ISBN-13: 9780471189701 / Angielski / Twarda / 1999 / 504 str.
Based on decades of theory, research, and practice, this seminal book presents a detailed and comprehensive review, evaluation, and integration of the scientific and empirical research relevant to Aaron T. Beck's cognitive theory and therapy of depression. Since its emergence in the early 1960s, Beck's cognitive perspective has become one of the most influential and well-researched psychological theories of depression. Over 900 scientific and scholarly references are contained in the present volume, providing the most current and exhaustive evaluation of the scientific status of the cognitive theory of depression.
Though the application of cognitive therapy has been well documented in the publication of treatment manuals, the cognitive theory of depression has not been presented in a unified manner until the publication of this book. Coauthored by the father of cognitive therapy, Scientific Foundations of Cognitive Theory and Therapy of Depression offers the most complete and authoritative account of Beck's theory of depression since the publication of Depression: Causes and Treatment in 1967. Through its elaboration of recent theoretical developments in cognitive theory and its review of contemporary cognitive-clinical research, the book represents the current state of the art in cognitive approaches to depression. As a result of its critical examination of cognitive-clinical research and experimental information processing, the authors offer many insights into the future direction for research on the cognitive basis of depression.
The first half of the book focuses on a presentation of the clinical phenomena of depression and the current version of cognitive theory. After outlining important questions that have been raised with the diagnosis of depression, the book then traces the historical development of Beck's cognitive theory and therapy through the 1960s and '70s. It presents the theoretical assumptions of the model and offers a detailed account of the most current version of the cognitive formulation of depression.
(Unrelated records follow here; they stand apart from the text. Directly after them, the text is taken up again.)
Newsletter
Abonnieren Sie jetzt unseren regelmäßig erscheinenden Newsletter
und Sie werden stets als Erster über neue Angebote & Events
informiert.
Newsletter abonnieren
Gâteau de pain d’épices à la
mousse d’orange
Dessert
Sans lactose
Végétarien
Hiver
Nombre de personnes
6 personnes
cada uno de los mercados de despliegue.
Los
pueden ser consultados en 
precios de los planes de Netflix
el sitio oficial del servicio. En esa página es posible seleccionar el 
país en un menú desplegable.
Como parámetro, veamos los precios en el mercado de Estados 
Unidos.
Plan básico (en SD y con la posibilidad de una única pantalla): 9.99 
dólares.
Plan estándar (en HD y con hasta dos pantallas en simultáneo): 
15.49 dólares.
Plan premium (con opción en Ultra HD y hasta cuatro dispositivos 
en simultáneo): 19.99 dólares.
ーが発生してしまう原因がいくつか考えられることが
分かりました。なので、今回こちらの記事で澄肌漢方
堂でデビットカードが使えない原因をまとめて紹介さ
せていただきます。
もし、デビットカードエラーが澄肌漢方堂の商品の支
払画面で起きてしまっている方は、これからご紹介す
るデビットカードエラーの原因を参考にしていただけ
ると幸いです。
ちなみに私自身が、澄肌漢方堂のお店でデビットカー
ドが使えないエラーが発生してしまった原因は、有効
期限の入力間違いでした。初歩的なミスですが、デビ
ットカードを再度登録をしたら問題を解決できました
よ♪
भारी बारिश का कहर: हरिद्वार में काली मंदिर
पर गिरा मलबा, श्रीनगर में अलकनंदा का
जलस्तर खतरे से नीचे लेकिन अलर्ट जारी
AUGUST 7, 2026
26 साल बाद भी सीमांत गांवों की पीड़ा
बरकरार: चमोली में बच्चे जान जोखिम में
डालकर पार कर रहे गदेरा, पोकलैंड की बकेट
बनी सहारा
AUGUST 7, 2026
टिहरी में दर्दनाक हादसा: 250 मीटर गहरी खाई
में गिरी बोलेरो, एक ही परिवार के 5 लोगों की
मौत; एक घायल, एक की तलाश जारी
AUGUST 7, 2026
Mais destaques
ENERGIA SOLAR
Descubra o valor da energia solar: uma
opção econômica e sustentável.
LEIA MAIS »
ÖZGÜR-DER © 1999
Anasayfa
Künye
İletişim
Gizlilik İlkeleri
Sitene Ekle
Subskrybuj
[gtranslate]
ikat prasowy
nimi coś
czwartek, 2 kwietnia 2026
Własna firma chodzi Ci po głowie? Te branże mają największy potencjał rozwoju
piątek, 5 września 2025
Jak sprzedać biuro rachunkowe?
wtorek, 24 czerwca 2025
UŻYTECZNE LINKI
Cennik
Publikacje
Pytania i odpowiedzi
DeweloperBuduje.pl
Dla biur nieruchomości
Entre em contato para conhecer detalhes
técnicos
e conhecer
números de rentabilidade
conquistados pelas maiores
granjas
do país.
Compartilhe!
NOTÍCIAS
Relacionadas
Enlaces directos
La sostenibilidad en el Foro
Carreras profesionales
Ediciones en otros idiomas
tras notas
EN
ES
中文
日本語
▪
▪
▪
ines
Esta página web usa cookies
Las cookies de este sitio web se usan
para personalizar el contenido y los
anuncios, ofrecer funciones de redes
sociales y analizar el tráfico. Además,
The second half of the book provides an in-depth analysis of the empirical status of the descriptive and vulnerability hypotheses of the cognitive model. Drawing on over three decades of research, the book delves into the scientific basis of numerous hypotheses derived from cognitive theory, including negativity, exclusivity, content specificity, primacy, universality, severity/persistence, selective processing, schema activation, primal processing, stability, diathesis-stress, symptom specificity, and differential treatment responsiveness.
"In 1967 the first detailed description of the cognitive theory of depression was published in Depression: Causes and Treatment by one of us, Aaron T. Beck. The basic concepts of the theory laid out in that volume still provide the foundation for the cognitive model 30 years later. As well the first systematic investigations of the theory described in the 1967 volume contributed to a paradigmatic shift in theory, research, and treatment of depression that resulted in a very vigorous and widespread research initiative on the cognitive basis of depression. The present book is intended to provide a comprehensive and critical update of the developments in cognitive theory and research on depression that have occurred since the initial publication in the 1960s."--David A. Clark, from the Preface.